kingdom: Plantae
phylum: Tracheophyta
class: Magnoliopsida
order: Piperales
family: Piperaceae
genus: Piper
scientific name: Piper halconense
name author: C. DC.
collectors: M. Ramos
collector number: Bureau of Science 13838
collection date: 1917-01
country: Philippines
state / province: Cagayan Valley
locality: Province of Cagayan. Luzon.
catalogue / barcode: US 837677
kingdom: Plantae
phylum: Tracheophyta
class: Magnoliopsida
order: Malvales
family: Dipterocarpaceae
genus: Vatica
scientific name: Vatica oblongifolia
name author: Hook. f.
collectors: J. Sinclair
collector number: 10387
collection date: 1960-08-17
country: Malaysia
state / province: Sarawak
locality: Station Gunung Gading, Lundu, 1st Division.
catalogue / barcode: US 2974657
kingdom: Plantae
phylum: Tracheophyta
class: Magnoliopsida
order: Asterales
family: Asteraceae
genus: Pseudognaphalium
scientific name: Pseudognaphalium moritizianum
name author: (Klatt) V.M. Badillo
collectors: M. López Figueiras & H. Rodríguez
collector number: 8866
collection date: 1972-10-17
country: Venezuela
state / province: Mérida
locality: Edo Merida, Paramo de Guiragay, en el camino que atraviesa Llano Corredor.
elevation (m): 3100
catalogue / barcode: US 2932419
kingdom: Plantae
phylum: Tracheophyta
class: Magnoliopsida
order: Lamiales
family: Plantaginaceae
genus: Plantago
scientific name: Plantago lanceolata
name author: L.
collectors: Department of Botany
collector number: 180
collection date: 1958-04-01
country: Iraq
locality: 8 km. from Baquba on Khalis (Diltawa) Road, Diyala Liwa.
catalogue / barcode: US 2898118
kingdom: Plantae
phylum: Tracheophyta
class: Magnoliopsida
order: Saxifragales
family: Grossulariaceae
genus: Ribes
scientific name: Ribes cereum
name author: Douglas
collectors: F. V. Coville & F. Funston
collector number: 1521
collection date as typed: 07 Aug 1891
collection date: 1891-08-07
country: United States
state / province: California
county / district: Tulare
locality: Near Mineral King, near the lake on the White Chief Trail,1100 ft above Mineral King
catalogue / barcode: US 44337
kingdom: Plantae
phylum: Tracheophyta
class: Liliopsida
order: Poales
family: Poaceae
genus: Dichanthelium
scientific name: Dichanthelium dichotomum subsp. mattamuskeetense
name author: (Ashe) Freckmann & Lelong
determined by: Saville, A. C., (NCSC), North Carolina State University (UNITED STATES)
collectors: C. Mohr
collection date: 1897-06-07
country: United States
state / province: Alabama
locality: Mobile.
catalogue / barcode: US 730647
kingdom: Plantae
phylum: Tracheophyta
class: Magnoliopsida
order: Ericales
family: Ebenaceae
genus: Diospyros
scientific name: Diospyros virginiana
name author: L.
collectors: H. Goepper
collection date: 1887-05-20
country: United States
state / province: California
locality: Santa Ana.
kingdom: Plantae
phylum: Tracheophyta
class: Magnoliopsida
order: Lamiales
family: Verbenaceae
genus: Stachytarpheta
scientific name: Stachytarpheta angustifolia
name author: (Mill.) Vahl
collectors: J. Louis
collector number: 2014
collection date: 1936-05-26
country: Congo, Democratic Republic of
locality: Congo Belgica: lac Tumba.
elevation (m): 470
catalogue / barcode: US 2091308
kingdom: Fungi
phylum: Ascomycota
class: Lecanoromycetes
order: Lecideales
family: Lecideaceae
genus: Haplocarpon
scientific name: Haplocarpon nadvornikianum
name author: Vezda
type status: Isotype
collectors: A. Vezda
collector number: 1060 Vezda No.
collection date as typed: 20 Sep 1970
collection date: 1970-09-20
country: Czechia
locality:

┄┄┄┄┄┄┄┄┄┄

Request: Can you gather every line of the records above that contains the word "order" and copy each one in full? Count a match only when the case is the same.

Result for this exercise:
order: Piperales
order: Malvales
order: Asterales
order: Lamiales
order: Saxifragales
order: Poales
order: Ericales
order: Lamiales
order: Lecideales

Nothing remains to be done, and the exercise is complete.